Udo Itoro, Gash Amanda
Liaison Psychiatry, Roseberry Park Hospital, Tees, Esk, Wear Valleys NHS Foundation Middlesbrough Trust, UK.
BMJ Case Rep. 2012 Oct 9;2012:bcr2012006800. doi: 10.1136/bcr-2012-006800.
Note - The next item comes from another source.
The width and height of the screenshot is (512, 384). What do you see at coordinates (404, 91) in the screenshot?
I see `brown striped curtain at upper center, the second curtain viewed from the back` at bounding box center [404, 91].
This is a complex case of post-traumatic stress disorder (PTSD) with comorbid panic disorder occurring in a woman in her mid-60s, with a family history of neurotic illness. PTSD arose in the context of treatment for terminal lung cancer. This patient who had been close to her father watched him die of cancer, when he was about her age. Her diagnosis and treatment prompted traumatic recollections of her father's illness and death that resulted in her voluntary withdrawal from cancer treatment. The goals of treatment were to promptly reduce anxiety, minimise use of sedating pharmacotherapy, promote lucidity and prolong anxiety-free state thereby allowing time for important family interactions. Prompt, sustained relief of severe anxiety was necessary to achieve comfort at the end of life. Skilled additions of psychological therapies (eye movement desensitisation reprocessing, clinical hypnosis and breathing exercises) with combined pharmacotherapy (mirtazepine and quetiapine) led to control of anxiety and reduction of post-traumatic stress.
这是一例复杂的创伤后应激障碍(PTSD)合并惊恐障碍的病例,患者为一名60多岁的女性,有神经官能症家族病史。PTSD发生在晚期肺癌的治疗过程中。这位与父亲关系亲密的患者,在她父亲大约她这个年纪时,目睹了他死于癌症。她的诊断和治疗引发了对父亲疾病和死亡的创伤性回忆,导致她自愿停止癌症治疗。治疗目标是迅速减轻焦虑,尽量减少使用镇静药物治疗,促进清醒并延长无焦虑状态,从而为重要的家庭互动留出时间。迅速、持续缓解严重焦虑对于在生命末期实现舒适感至关重要。熟练地增加心理治疗(眼动脱敏再处理、临床催眠和呼吸练习)并结合药物治疗(米氮平和喹硫平),从而控制了焦虑并减轻了创伤后应激。